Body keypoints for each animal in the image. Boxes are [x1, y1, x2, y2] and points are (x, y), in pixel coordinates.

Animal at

* * *

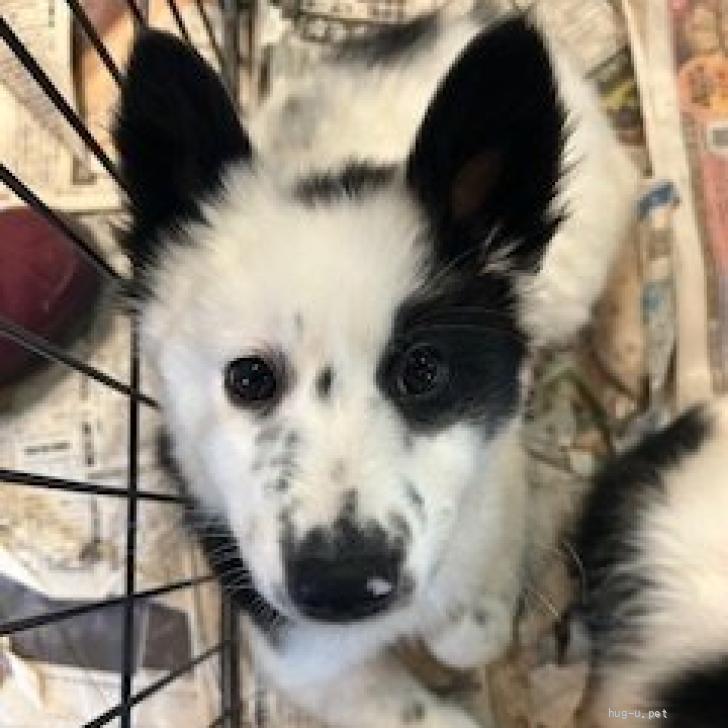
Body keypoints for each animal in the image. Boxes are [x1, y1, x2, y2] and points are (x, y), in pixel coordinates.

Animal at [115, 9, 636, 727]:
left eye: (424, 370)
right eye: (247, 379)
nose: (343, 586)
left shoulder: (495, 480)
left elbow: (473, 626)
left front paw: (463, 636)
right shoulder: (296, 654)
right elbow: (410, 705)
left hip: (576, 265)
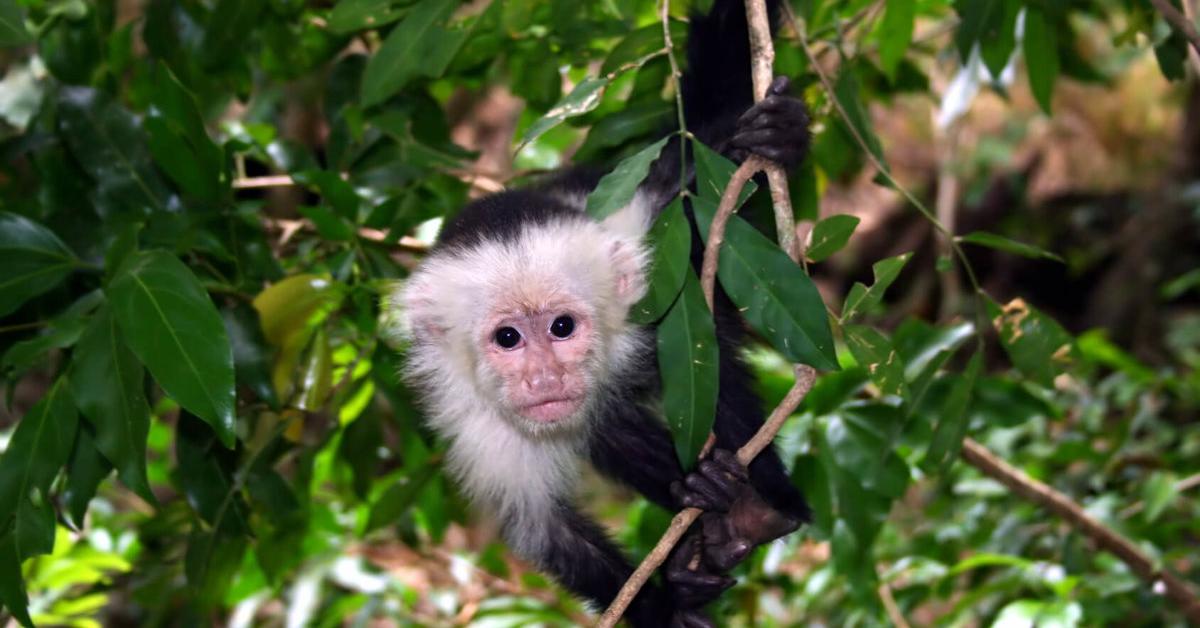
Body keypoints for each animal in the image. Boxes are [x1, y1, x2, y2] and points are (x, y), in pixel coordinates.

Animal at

* * *

GOAL OF THE EXERCISE: Every line above from the line with "right eye: (247, 379)" to the line with "left hip: (576, 265)" is wanted, ends included; write them out exactly and add no other line.

ANSWER SPACE:
right eye: (247, 379)
nose: (343, 586)
left shoulder: (495, 480)
left elbow: (473, 626)
left front paw: (463, 636)
right shoulder: (296, 654)
right elbow: (410, 705)
left hip: (576, 265)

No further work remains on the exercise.